Namun, Rizal menyatakan, berbagai masalah itu seharusnya tidak menghambat proses pendidikan. "Lokasi yang terpencil, sekolah yang kecil, atau status non-favorit, tidak seharusnya menjadi penghambat dalam platform pendidikan Indonesia," ujar dia.
Apalagi, Rizal menilai, sekolah-sekolah pinggiran sebenarnya memiliki potensi besar untuk berkembang karena mereka justru tak punya beban untuk mengadopsi hal-hal baru. Itulah kenapa, Gerakan Sekolah Menyenangkan mencoba menyasar ke sekolah-sekolah pinggiran.
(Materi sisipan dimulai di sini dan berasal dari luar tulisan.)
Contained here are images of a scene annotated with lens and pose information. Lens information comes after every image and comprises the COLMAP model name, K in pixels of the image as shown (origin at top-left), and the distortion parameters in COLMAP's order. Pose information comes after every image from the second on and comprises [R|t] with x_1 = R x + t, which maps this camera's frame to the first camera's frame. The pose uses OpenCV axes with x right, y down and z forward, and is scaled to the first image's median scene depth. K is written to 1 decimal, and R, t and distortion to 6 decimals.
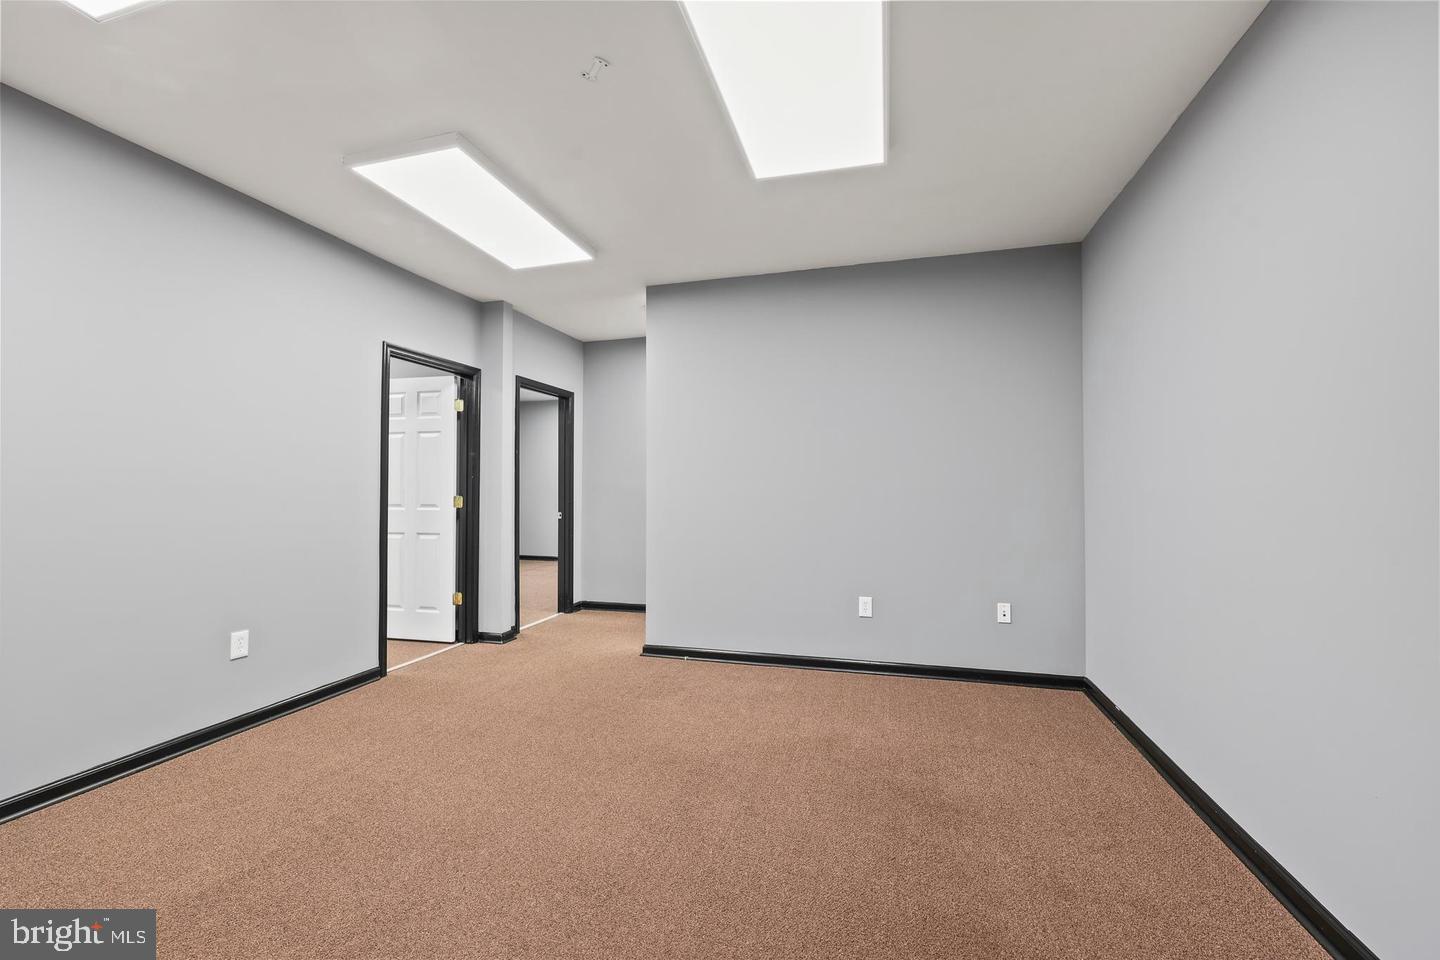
lens RADIAL K [[572.9, 0, 724.6], [0, 572.9, 469.4], [0, 0, 1]] dist [-0.001417, -0.000361]
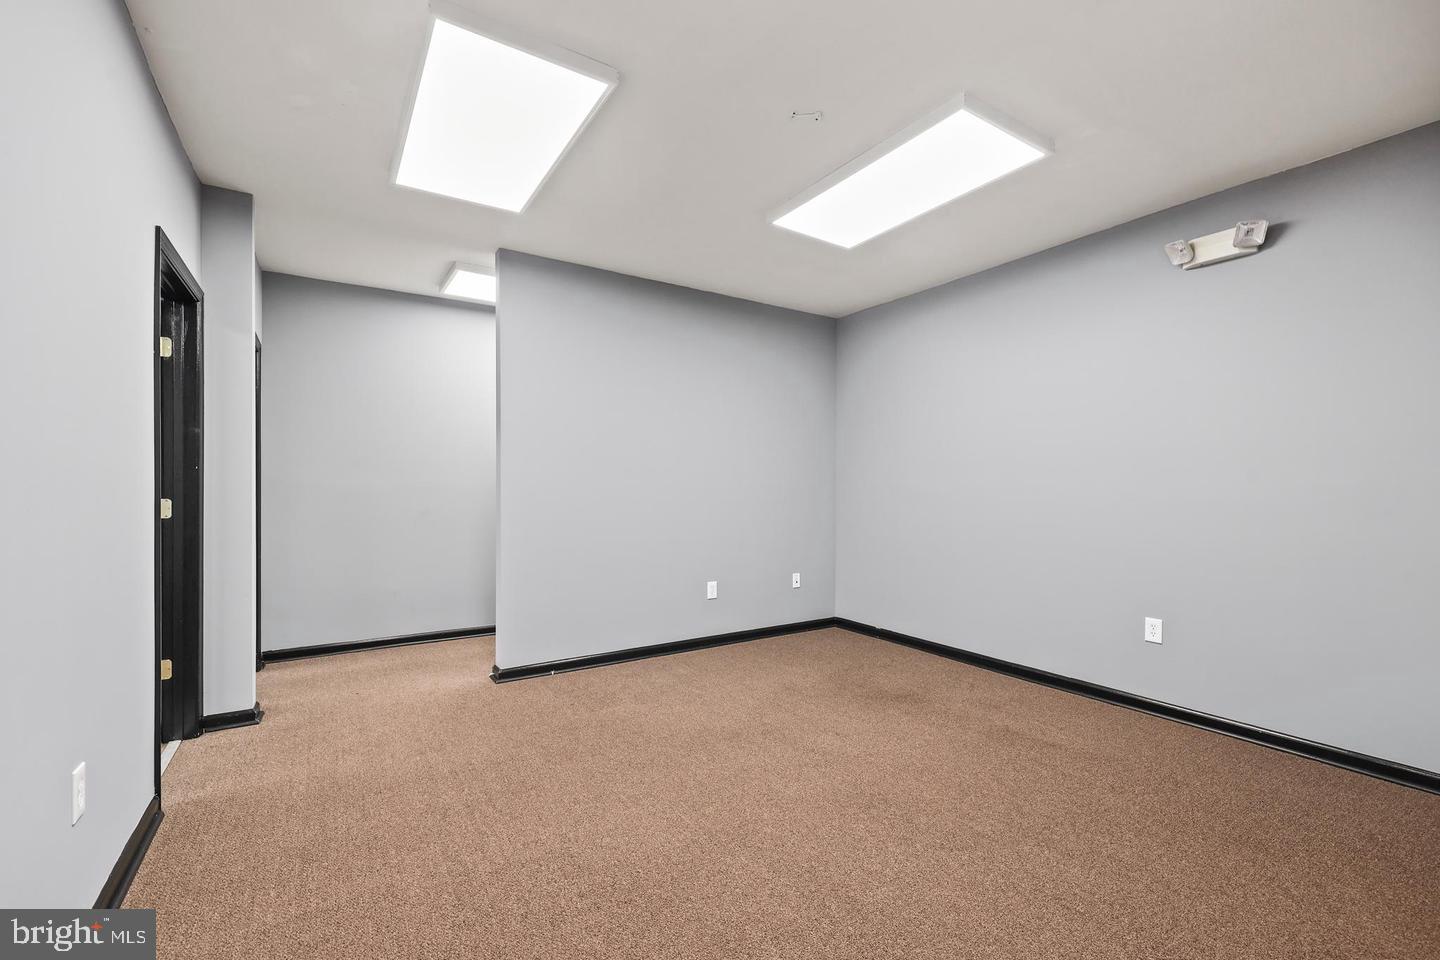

"Justru sekolah-sekolah pinggiran itu memiliki potensi yang tak kalah dari sekolah favorit. Mereka justru tidak terlalu punya beban mental untuk mengadopsi hal-hal baru seperti perubahan mindset (pola pikir) dan orientasi pendidikan di era digital ini," tutur Rizal.
Hingga sekarang, konsep pendidikan yang digagas Gerakan Sekolah Menyenangkan telah diimplementasikan ke sekolah-sekolah di berbagai kota di Jawa, Sumatera, Sulawesi, dan Kalimantan. Khusus di Sleman, terdapat 48 sekolah yang sudah mengimplementasikan model pendidikan dari gerakan tersebut.
Kepala Dinas Pendidikan Kabupaten Sleman Sri Wantini mengatakan, ke depan, Gerakan Sekolah Menyenangkan diharapkan bisa mendampingi lebih banyak sekolah di Sleman. Hal ini penting agar lebih banyak sekolah di kabupaten tersebut yang kualitas pendidikannya meningkat.
“Supaya bisa kerja sama lebih intensif, nanti akan kami lakukan nota kesepahaman dengan Gerakan Sekolah Menyenangkan,” ujar Sri.
James Merlino menyatakan, konsep pendidikan yang digagas Gerakan Sekolah Menyenangkan memiliki kesamaan dengan proses pendidikan yang dijalankan di sekolah-sekolah di Victoria. Dia menyebut, model pendidikan semacam itu akan menghasilkan peserta didik yang bahagia, sehat, dan antusias untuk belajar.
“Prestasi akademik memang penting, tetapi yang juga penting adalah memastikan murid merasa senang dan terlibat aktif dalam proses belajar,” ujar Merlino.